Requirement — Print out each entry below exactly; do not carry over any image.

Images with changed objects —
--------------------------------------------------
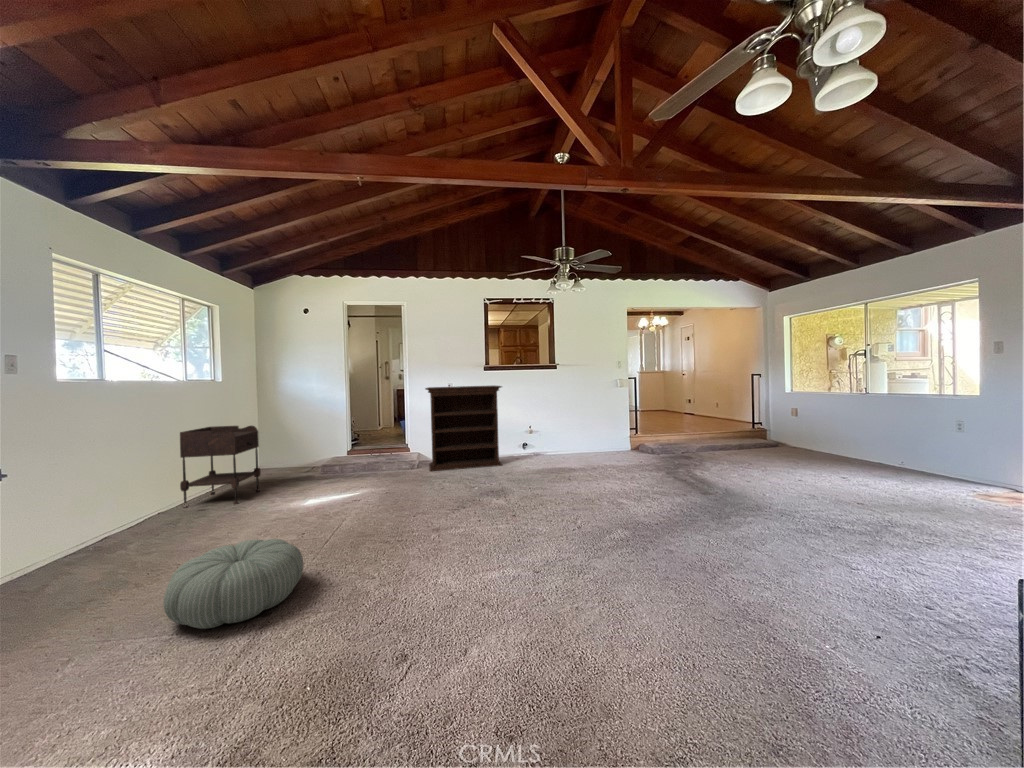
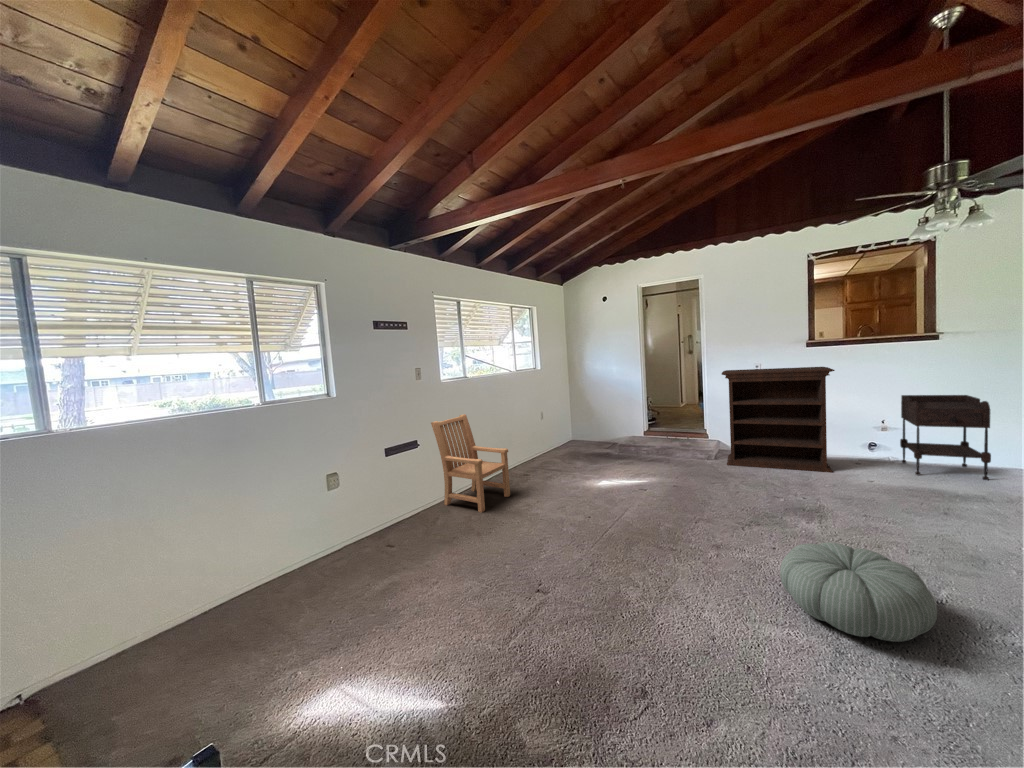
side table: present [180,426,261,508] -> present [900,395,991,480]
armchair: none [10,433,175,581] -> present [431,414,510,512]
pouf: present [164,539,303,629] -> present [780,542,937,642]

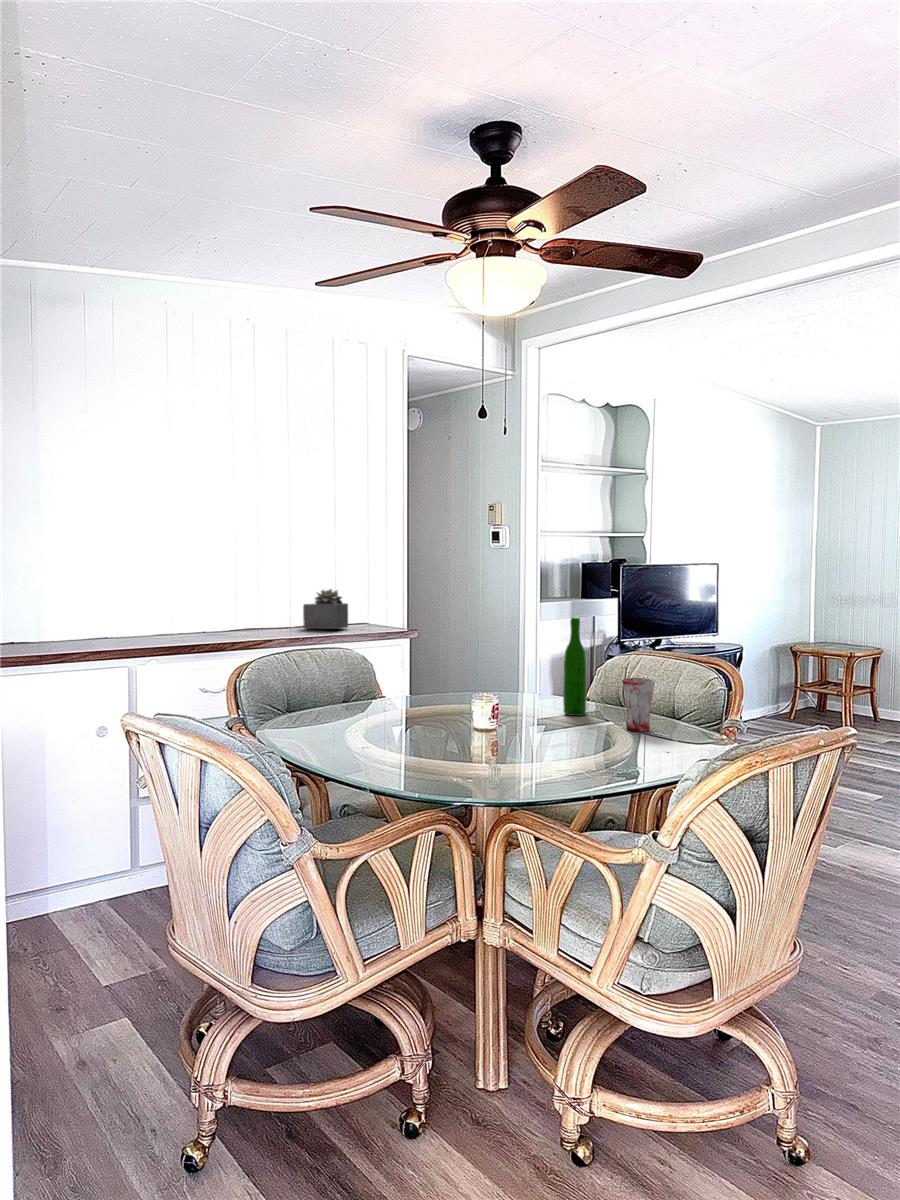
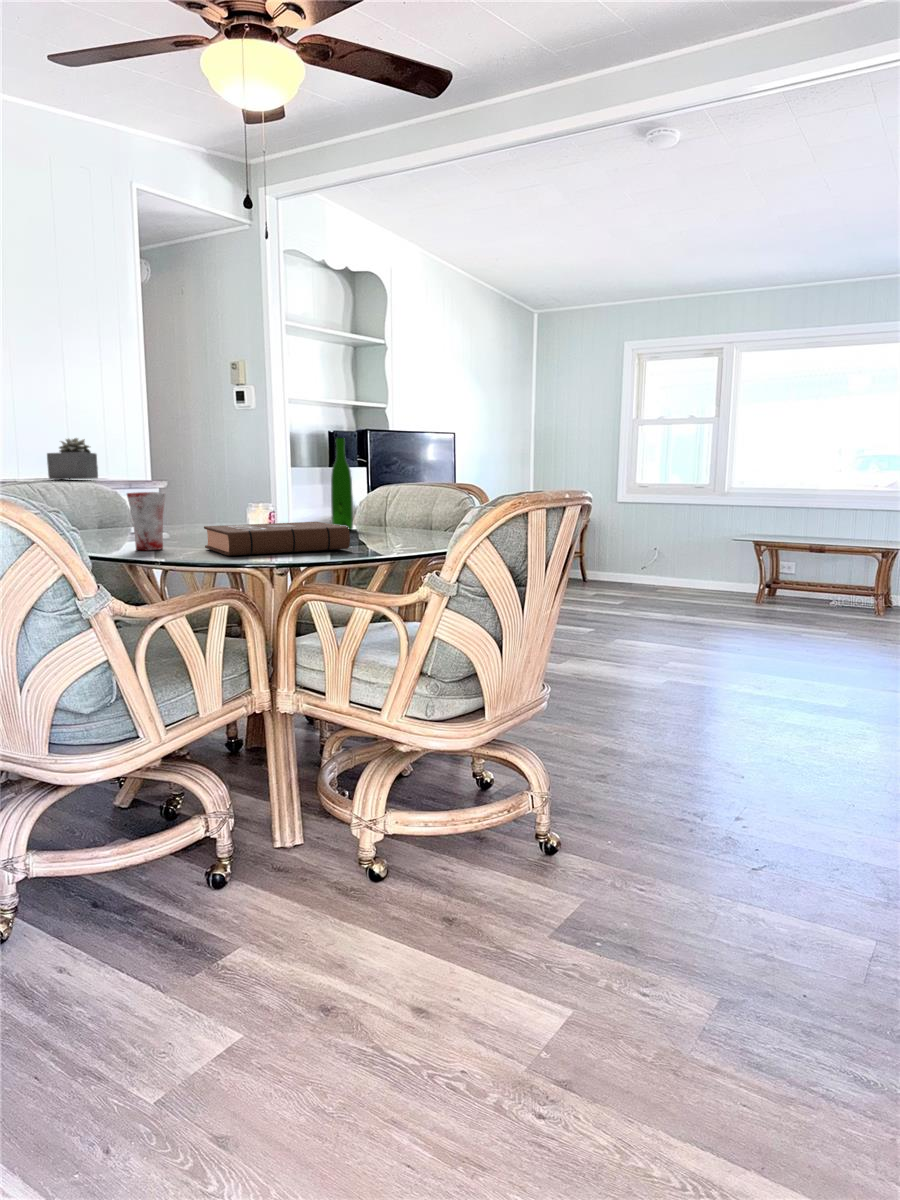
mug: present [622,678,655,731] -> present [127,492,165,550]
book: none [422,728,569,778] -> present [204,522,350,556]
--------------------------------------------------
Answer below —
side table: present [180,426,261,508] -> present [900,395,991,480]
armchair: none [10,433,175,581] -> present [431,414,510,512]
pouf: present [164,539,303,629] -> present [780,542,937,642]

mug: present [622,678,655,731] -> present [127,492,165,550]
book: none [422,728,569,778] -> present [204,522,350,556]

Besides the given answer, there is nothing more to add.